では「残心のある料理」の「残心」とは何か、ということです。

 たとえば、フランス料理だったらいっぱいいっぱいの塩を打つ。これ以上打ったら辛いですよというぐらいの塩を打つ。一方、私は、それよりは控えめの塩を打つ。たとえば「お吸いもの」ならば最初に飲んだ時にちょっと薄いんちゃうかと感じるぐらいで、最後まで飲むとちょうどええなというぐらい、それを「よし」としていたんです。

 でも、親父は「それよりも、もうちょっと薄めにせえ」というわけです。

 なぜか。そうすると、お客さんが2日か3日たって「菊乃井のおつゆ、うまかったな」と思う。そのくらいがええねん。そうすると、客はまた帰ってくるんや。

親父の料理哲学は
日本の文化の美学に通ず

 親父の判断基準からすれば、私の「控えめ」も「いっぱいいっぱい」に見えていたんでしょう。ですから「もうちょっと控えめにせえ」というアドバイスになったのでしょう。

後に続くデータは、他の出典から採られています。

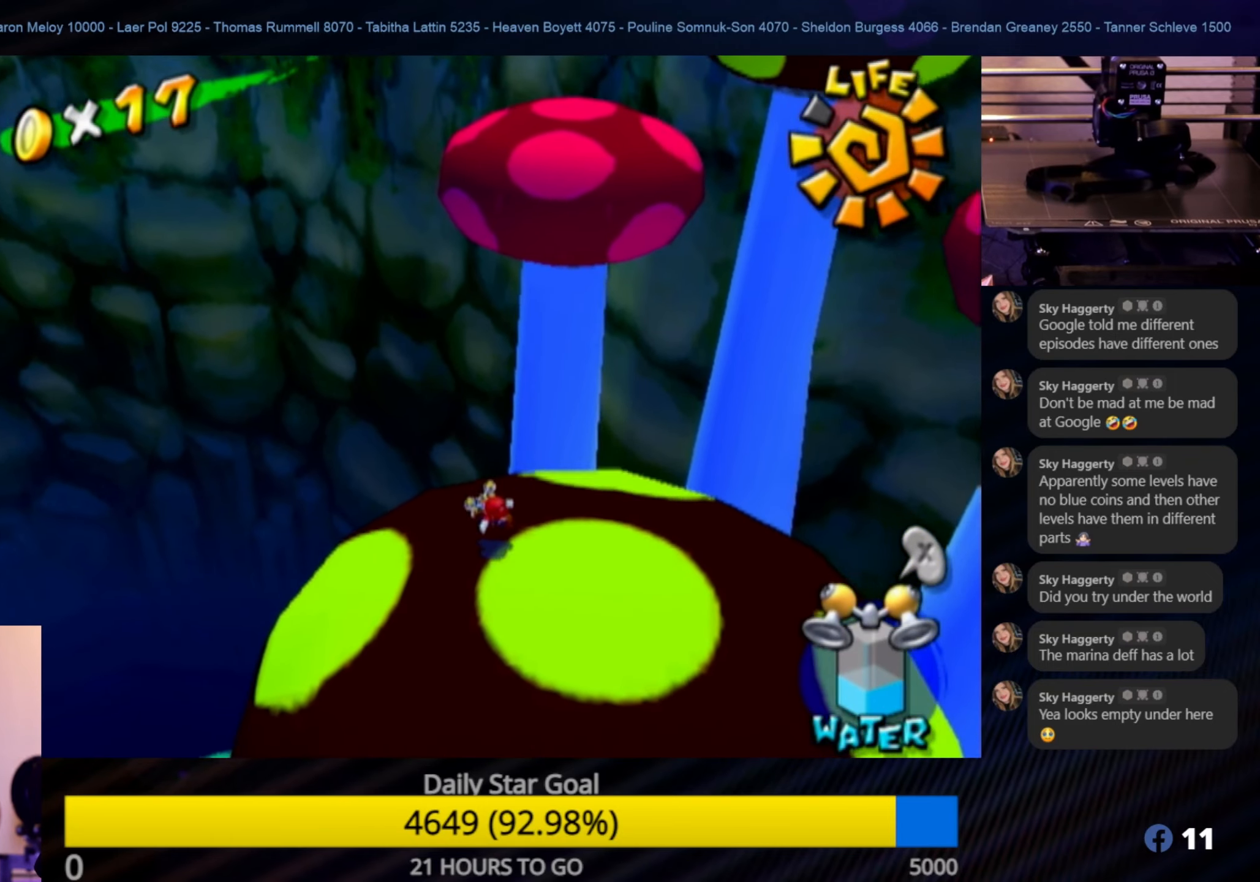
{"buttons": ["A"], "left_stick": "up", "right_stick": "center", "events": [[67, "A", "down"], [267, "left_stick", "up"]]}
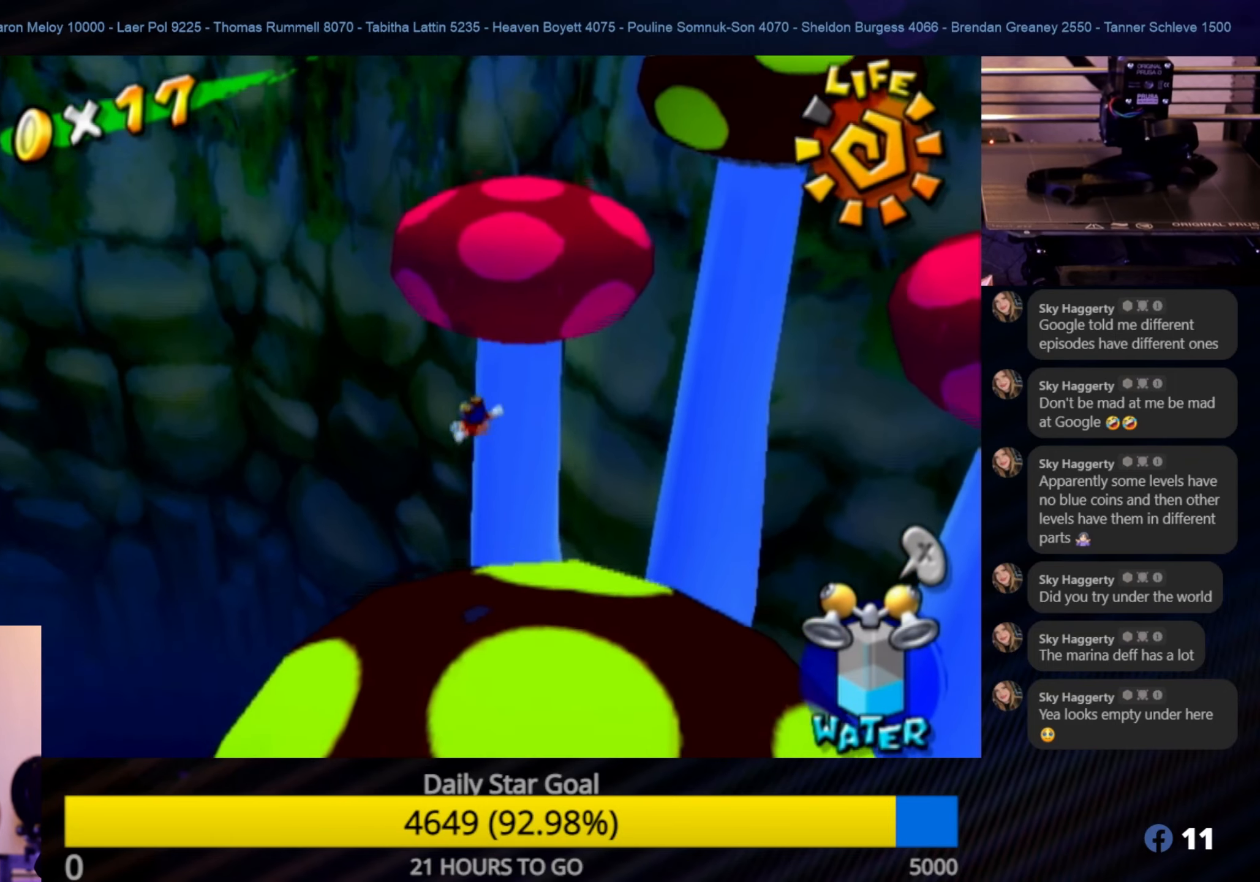
{"buttons": ["R1"], "left_stick": "up", "right_stick": "center", "events": [[417, "R1", "down"], [467, "A", "up"]]}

「お前みたいにいっぱいいっぱい、何でもこれでもかとやっていると、料理に残心が生まれへんわ」

「いっぱいいっぱいにしない」というところに心の「ゆとり」とか「余裕」が生まれてくる。それが「料理の残心」であり「残心のある料理」と言うんや。「ゆとり」とか「余裕」を感じることができてこその「おいしさ」ではないのか。

 これが親父の料理哲学、美学だったんでしょう。「過剰にならない」「相手が入れる余白を残しておく」、これは日本の文化がずっと大事にしてきた美学でもありました。でも、若い時にはそれがなかなかわかりません。

「何言うとんねん、親父。2、3日後より、いまうまい方がええに決まっとるわ。斬新ならわかるけど、残心はわからんわ」

 いまならば、親父の「残心」哲学はなるほど深い話やとわかります。料理でも絵でも、いっぱいいっぱいではなくて、若干の余白が大事なんや、だから、残心あっての「おいしさ」や、ということがよくわかります。

 しかし、残心よりも斬新なアイデアやなどと考えていた若造には、なかなか理解の届かない境地だったように思います。